Exercise instructions:
Each line in the data holding "dynamic" should be listed.
===
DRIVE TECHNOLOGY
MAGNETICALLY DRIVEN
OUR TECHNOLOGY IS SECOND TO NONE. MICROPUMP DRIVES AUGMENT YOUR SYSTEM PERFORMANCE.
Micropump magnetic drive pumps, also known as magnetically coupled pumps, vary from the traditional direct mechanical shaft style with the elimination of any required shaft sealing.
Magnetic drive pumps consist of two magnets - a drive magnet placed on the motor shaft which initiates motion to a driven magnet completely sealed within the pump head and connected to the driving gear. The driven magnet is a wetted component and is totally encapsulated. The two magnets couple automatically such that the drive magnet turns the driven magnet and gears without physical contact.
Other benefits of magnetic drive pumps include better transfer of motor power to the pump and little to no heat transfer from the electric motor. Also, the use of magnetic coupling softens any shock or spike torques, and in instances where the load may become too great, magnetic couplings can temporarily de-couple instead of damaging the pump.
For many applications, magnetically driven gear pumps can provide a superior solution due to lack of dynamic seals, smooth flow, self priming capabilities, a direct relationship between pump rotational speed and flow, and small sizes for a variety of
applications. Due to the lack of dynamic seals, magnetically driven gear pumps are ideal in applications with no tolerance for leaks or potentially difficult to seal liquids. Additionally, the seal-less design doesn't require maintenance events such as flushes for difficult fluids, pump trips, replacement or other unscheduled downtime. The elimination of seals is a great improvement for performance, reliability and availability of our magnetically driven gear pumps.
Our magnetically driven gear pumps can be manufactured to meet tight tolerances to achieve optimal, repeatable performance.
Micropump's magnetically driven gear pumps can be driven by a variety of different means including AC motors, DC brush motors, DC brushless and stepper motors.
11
===
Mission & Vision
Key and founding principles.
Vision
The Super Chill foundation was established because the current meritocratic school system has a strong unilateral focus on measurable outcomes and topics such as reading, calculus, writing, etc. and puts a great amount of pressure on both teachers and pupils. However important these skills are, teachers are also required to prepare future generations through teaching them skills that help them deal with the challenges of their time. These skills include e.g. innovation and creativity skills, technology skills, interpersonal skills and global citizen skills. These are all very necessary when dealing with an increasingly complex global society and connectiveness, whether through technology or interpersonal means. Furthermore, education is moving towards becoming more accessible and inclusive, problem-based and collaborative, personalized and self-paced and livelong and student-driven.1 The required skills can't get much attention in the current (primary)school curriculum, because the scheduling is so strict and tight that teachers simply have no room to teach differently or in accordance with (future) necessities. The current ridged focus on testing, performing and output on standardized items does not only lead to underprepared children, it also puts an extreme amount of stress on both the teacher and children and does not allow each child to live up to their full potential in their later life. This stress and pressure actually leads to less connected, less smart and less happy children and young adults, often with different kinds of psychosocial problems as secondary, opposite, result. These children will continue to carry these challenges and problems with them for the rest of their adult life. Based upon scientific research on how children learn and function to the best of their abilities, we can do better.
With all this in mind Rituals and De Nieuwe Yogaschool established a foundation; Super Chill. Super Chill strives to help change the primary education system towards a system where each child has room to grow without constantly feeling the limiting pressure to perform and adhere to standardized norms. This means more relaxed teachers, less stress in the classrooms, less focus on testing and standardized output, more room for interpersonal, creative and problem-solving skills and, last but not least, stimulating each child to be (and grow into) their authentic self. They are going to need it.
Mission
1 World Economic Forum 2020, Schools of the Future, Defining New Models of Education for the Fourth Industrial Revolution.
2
===
Task result:
For many applications, magnetically driven gear pumps can provide a superior solution due to lack of dynamic seals, smooth flow, self priming capabilities, a direct relationship between pump rotational speed and flow, and small sizes for a variety of
applications. Due to the lack of dynamic seals, magnetically driven gear pumps are ideal in applications with no tolerance for leaks or potentially difficult to seal liquids. Additionally, the seal-less design doesn't require maintenance events such as flushes for difficult fluids, pump trips, replacement or other unscheduled downtime. The elimination of seals is a great improvement for performance, reliability and availability of our magnetically driven gear pumps.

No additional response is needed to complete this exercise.